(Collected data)
_ _ _

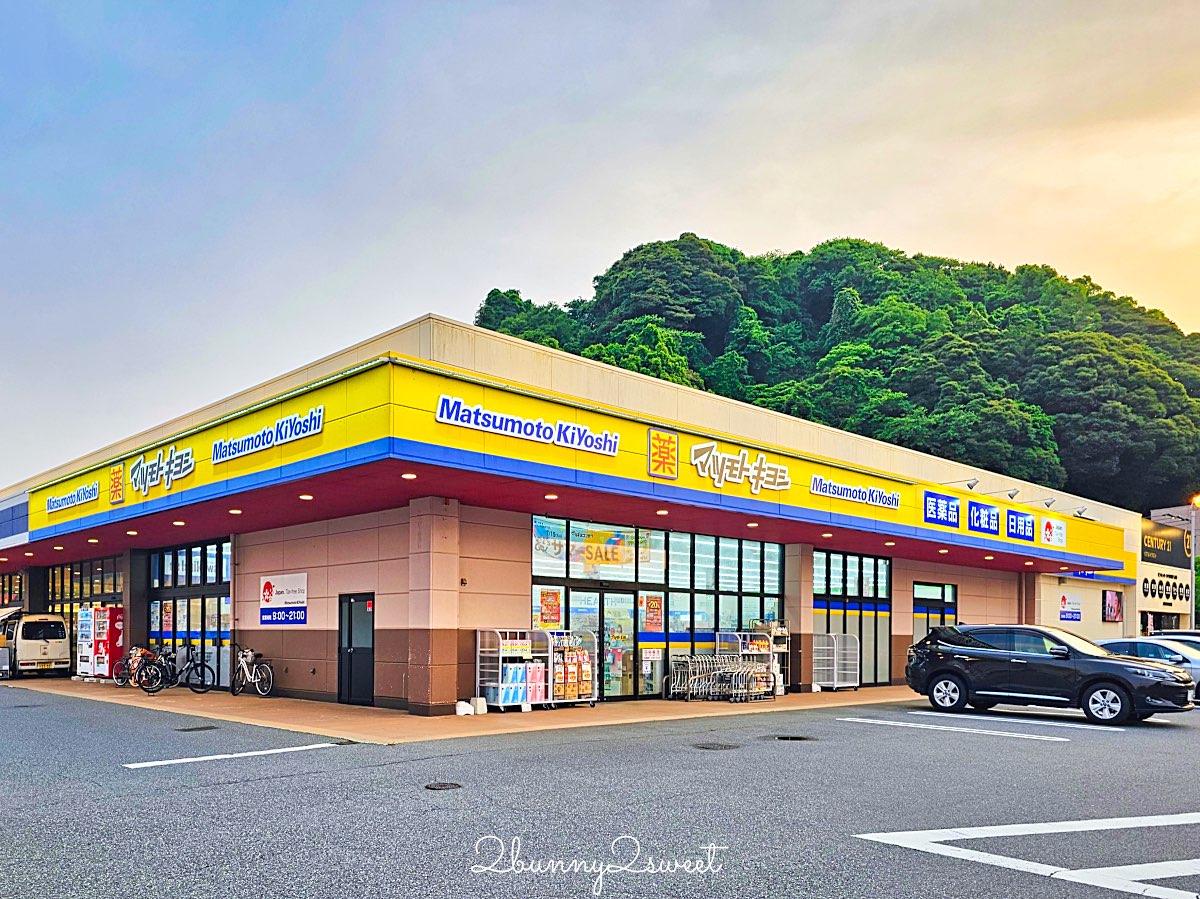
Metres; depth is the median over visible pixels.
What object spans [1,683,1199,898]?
parking lot
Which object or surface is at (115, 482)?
logo sign
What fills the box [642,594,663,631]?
poster
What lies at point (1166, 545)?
store sign
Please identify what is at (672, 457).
logo sign
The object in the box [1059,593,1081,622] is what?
wall sign
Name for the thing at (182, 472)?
sign
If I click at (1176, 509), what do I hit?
building
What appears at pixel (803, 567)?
pillar
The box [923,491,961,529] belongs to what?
sign
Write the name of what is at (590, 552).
banner
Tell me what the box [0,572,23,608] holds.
window
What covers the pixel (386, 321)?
sky
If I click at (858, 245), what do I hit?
wooded hill
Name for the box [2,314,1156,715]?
store building
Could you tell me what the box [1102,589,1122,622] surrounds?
poster
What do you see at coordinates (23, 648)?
white van
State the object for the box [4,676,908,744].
pavement
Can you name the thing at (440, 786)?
manhole cover
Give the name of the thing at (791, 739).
manhole cover
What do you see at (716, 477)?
sign lettering
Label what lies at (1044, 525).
sign
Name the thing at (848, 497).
sign
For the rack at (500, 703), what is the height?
1.413 m
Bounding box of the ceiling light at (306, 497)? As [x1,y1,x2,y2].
[299,492,313,500]
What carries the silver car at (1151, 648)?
on the parking lot
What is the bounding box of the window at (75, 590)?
[47,556,123,673]
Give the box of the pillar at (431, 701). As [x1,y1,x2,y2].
[407,495,459,715]
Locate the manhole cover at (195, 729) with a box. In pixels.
[175,724,219,732]
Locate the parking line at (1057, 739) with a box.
[840,716,1103,743]
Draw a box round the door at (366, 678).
[337,593,374,705]
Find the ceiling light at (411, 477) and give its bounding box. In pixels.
[401,471,416,479]
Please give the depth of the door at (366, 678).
14.34 m
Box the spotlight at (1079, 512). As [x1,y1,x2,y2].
[1073,506,1088,518]
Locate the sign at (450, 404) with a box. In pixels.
[436,394,618,456]
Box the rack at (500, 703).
[473,628,549,709]
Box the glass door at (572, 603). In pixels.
[565,585,637,700]
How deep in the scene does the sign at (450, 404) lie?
12.88 m
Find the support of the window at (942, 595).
in the store building at (967, 588)
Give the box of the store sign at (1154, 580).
[1141,565,1191,607]
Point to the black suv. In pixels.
(1109, 688)
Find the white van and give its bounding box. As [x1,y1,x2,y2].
[0,611,71,677]
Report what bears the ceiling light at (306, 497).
attached to the store building at (967, 588)
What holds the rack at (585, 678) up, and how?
on the pavement at (177, 693)
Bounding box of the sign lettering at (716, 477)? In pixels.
[690,441,790,493]
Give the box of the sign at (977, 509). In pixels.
[964,497,999,534]
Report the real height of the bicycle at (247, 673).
1.022 m
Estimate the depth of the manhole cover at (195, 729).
11.28 m
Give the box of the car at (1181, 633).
[1149,629,1199,643]
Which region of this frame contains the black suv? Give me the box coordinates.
[904,623,1197,725]
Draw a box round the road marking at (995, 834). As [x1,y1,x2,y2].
[853,813,1198,898]
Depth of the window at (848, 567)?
20.18 m
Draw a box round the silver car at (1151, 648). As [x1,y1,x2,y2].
[1092,637,1199,702]
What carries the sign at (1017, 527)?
attached to the store building at (967, 588)
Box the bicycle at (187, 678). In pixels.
[141,643,217,693]
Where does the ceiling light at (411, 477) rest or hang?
attached to the store building at (967, 588)
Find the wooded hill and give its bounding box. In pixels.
[476,236,1199,512]
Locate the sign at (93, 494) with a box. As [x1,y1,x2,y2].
[45,480,99,514]
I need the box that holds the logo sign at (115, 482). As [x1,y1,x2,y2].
[108,463,124,505]
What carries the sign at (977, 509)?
attached to the store building at (967, 588)
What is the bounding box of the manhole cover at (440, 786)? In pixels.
[424,780,462,790]
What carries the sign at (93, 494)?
attached to the store building at (967, 588)
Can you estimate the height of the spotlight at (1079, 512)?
0.347 m
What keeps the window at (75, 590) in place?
in the store building at (967, 588)
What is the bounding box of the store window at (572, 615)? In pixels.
[529,515,785,698]
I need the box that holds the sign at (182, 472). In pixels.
[130,444,194,496]
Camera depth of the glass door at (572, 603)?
15.35 m
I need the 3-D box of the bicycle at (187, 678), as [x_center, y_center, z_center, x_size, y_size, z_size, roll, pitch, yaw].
[-9.079,2.058,17.193,0.640,1.100,1.395,-1,-2,34]
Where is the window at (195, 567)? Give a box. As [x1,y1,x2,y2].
[149,540,231,688]
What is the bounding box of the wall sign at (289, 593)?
[259,572,307,627]
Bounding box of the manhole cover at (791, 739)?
[772,733,812,741]
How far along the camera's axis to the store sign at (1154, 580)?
38.35 m
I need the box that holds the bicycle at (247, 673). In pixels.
[231,647,273,695]
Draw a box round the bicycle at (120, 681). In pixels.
[114,645,162,688]
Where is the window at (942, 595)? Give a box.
[912,581,956,642]
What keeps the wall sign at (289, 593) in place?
attached to the store building at (967, 588)
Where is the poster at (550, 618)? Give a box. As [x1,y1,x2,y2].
[536,587,562,628]
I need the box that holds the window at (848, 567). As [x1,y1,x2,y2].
[812,548,891,687]
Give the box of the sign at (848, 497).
[809,474,899,508]
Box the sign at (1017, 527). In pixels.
[1004,507,1035,542]
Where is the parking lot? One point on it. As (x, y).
(232, 791)
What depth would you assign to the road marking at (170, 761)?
9.34 m
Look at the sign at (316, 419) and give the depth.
13.15 m
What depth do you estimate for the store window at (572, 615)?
16.44 m
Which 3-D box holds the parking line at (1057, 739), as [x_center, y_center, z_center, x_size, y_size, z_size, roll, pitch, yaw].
[5.606,2.360,12.262,0.941,0.092,4.654,2,-2,-44]
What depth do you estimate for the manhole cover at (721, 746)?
9.94 m
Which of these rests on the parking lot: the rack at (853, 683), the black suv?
the black suv
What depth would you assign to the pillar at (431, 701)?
12.82 m
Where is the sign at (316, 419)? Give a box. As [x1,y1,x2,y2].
[215,405,321,463]
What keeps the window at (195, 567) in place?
in the store building at (967, 588)
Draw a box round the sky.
[1,0,1198,487]
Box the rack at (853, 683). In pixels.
[812,632,859,689]
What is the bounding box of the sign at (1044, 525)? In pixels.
[1039,515,1066,548]
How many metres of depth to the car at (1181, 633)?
21.23 m
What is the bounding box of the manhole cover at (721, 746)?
[692,740,739,750]
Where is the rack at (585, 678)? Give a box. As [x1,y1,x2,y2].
[546,629,597,707]
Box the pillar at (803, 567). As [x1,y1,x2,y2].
[787,542,813,693]
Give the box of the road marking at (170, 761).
[120,741,345,769]
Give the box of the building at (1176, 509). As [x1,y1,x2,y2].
[1139,504,1199,634]
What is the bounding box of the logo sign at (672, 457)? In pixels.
[647,428,677,479]
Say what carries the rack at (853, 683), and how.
on the pavement at (177, 693)
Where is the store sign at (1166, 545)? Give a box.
[1141,523,1190,567]
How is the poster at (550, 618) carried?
attached to the store window at (572, 615)
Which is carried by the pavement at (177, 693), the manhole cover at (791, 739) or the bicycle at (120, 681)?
the bicycle at (120, 681)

_ _ _

### [TASK BRIEF]
The output is the records exactly as they read, with no pictures in it.

### [ANSWER TO THIS PROBLEM]
Metres; depth is the median over visible pixels.
What object spans [1,683,1199,898]?
parking lot
Which object or surface is at (115, 482)?
logo sign
What fills the box [642,594,663,631]?
poster
What lies at point (1166, 545)?
store sign
Please identify what is at (672, 457).
logo sign
The object in the box [1059,593,1081,622] is what?
wall sign
Name for the thing at (182, 472)?
sign
If I click at (1176, 509), what do I hit?
building
What appears at pixel (803, 567)?
pillar
The box [923,491,961,529] belongs to what?
sign
Write the name of what is at (590, 552).
banner
Tell me what the box [0,572,23,608] holds.
window
What covers the pixel (386, 321)?
sky
If I click at (858, 245), what do I hit?
wooded hill
Name for the box [2,314,1156,715]?
store building
Could you tell me what the box [1102,589,1122,622] surrounds?
poster
What do you see at coordinates (23, 648)?
white van
State the object for the box [4,676,908,744].
pavement
Can you name the thing at (440, 786)?
manhole cover
Give the name of the thing at (791, 739).
manhole cover
What do you see at (716, 477)?
sign lettering
Label what lies at (1044, 525).
sign
Name the thing at (848, 497).
sign
For the rack at (500, 703), what is the height?
1.413 m
Bounding box of the ceiling light at (306, 497)? As [x1,y1,x2,y2].
[299,492,313,500]
What carries the silver car at (1151, 648)?
on the parking lot
What is the bounding box of the window at (75, 590)?
[47,556,123,673]
Give the box of the pillar at (431, 701). As [x1,y1,x2,y2].
[407,495,459,715]
Locate the manhole cover at (195, 729) with a box. In pixels.
[175,724,219,732]
Locate the parking line at (1057, 739) with a box.
[840,716,1103,743]
Draw a box round the door at (366, 678).
[337,593,374,705]
Find the ceiling light at (411, 477) and give its bounding box. In pixels.
[401,471,416,479]
Please give the depth of the door at (366, 678).
14.34 m
Box the spotlight at (1079, 512). As [x1,y1,x2,y2].
[1073,506,1088,518]
Locate the sign at (450, 404) with a box. In pixels.
[436,394,618,456]
Box the rack at (500, 703).
[473,628,549,709]
Box the glass door at (572, 603). In pixels.
[565,585,637,700]
How deep in the scene does the sign at (450, 404) lie?
12.88 m
Find the support of the window at (942, 595).
in the store building at (967, 588)
Give the box of the store sign at (1154, 580).
[1141,565,1191,607]
Point to the black suv. In pixels.
(1109, 688)
Find the white van and give its bounding box. As [x1,y1,x2,y2].
[0,611,71,677]
Report what bears the ceiling light at (306, 497).
attached to the store building at (967, 588)
What holds the rack at (585, 678) up, and how?
on the pavement at (177, 693)
Bounding box of the sign lettering at (716, 477)? In pixels.
[690,441,790,493]
Give the box of the sign at (977, 509). In pixels.
[964,497,999,534]
Report the real height of the bicycle at (247, 673).
1.022 m
Estimate the depth of the manhole cover at (195, 729).
11.28 m
Give the box of the car at (1181, 633).
[1149,629,1199,643]
Which region of this frame contains the black suv? Give me the box coordinates.
[904,623,1197,725]
Draw a box round the road marking at (995, 834). As [x1,y1,x2,y2].
[853,813,1198,898]
Depth of the window at (848, 567)?
20.18 m
Draw a box round the silver car at (1151, 648). As [x1,y1,x2,y2].
[1092,637,1199,702]
What carries the sign at (1017, 527)?
attached to the store building at (967, 588)
Box the bicycle at (187, 678). In pixels.
[141,643,217,693]
Where does the ceiling light at (411, 477) rest or hang?
attached to the store building at (967, 588)
Find the wooded hill and give its bounding box. In pixels.
[476,236,1199,512]
Locate the sign at (93, 494) with a box. As [x1,y1,x2,y2].
[45,480,99,514]
I need the box that holds the logo sign at (115, 482). As [x1,y1,x2,y2].
[108,463,124,505]
What carries the sign at (977, 509)?
attached to the store building at (967, 588)
What is the bounding box of the manhole cover at (440, 786)? In pixels.
[424,780,462,790]
What carries the sign at (93, 494)?
attached to the store building at (967, 588)
Can you estimate the height of the spotlight at (1079, 512)?
0.347 m
What keeps the window at (75, 590) in place?
in the store building at (967, 588)
What is the bounding box of the store window at (572, 615)? In pixels.
[529,515,785,698]
I need the box that holds the sign at (182, 472). In pixels.
[130,444,194,496]
Camera depth of the glass door at (572, 603)?
15.35 m
I need the 3-D box of the bicycle at (187, 678), as [x_center, y_center, z_center, x_size, y_size, z_size, roll, pitch, yaw].
[-9.079,2.058,17.193,0.640,1.100,1.395,-1,-2,34]
Where is the window at (195, 567)? Give a box. As [x1,y1,x2,y2].
[149,540,231,688]
What is the bounding box of the wall sign at (289, 593)?
[259,572,307,627]
Bounding box of the manhole cover at (791, 739)?
[772,733,812,741]
How far along the camera's axis to the store sign at (1154, 580)?
38.35 m
I need the box that holds the bicycle at (247, 673). In pixels.
[231,647,273,695]
Draw a box round the bicycle at (120, 681). In pixels.
[114,645,162,688]
Where is the window at (942, 595)? Give a box.
[912,581,956,642]
What keeps the wall sign at (289, 593) in place?
attached to the store building at (967, 588)
Where is the poster at (550, 618)? Give a box. As [x1,y1,x2,y2].
[536,587,562,628]
I need the box that holds the window at (848, 567). As [x1,y1,x2,y2].
[812,548,891,687]
Give the box of the sign at (848, 497).
[809,474,899,508]
Box the sign at (1017, 527). In pixels.
[1004,507,1035,542]
Where is the parking lot? One point on it. As (x, y).
(232, 791)
What depth would you assign to the road marking at (170, 761)?
9.34 m
Look at the sign at (316, 419) and give the depth.
13.15 m
What depth do you estimate for the store window at (572, 615)?
16.44 m
Which 3-D box holds the parking line at (1057, 739), as [x_center, y_center, z_center, x_size, y_size, z_size, roll, pitch, yaw].
[5.606,2.360,12.262,0.941,0.092,4.654,2,-2,-44]
What depth do you estimate for the manhole cover at (721, 746)?
9.94 m
Which of these rests on the parking lot: the rack at (853, 683), the black suv?
the black suv
What depth would you assign to the pillar at (431, 701)?
12.82 m
Where is the sign at (316, 419)? Give a box. As [x1,y1,x2,y2].
[215,405,321,463]
What keeps the window at (195, 567) in place?
in the store building at (967, 588)
Draw a box round the sky.
[1,0,1198,487]
Box the rack at (853, 683). In pixels.
[812,632,859,689]
What is the bounding box of the sign at (1044, 525)? In pixels.
[1039,515,1066,548]
How many metres of depth to the car at (1181, 633)?
21.23 m
What is the bounding box of the manhole cover at (721, 746)?
[692,740,739,750]
Where is the rack at (585, 678)? Give a box. As [x1,y1,x2,y2].
[546,629,597,707]
Box the pillar at (803, 567). As [x1,y1,x2,y2].
[787,542,813,693]
Give the box of the road marking at (170, 761).
[120,741,345,769]
Give the box of the building at (1176, 509). As [x1,y1,x2,y2].
[1139,504,1199,634]
What is the bounding box of the logo sign at (672, 457)? In pixels.
[647,428,677,479]
Say what carries the rack at (853, 683), and how.
on the pavement at (177, 693)
Where is the store sign at (1166, 545)? Give a box.
[1141,523,1190,567]
How is the poster at (550, 618) carried?
attached to the store window at (572, 615)
Which is carried by the pavement at (177, 693), the manhole cover at (791, 739) or the bicycle at (120, 681)?
the bicycle at (120, 681)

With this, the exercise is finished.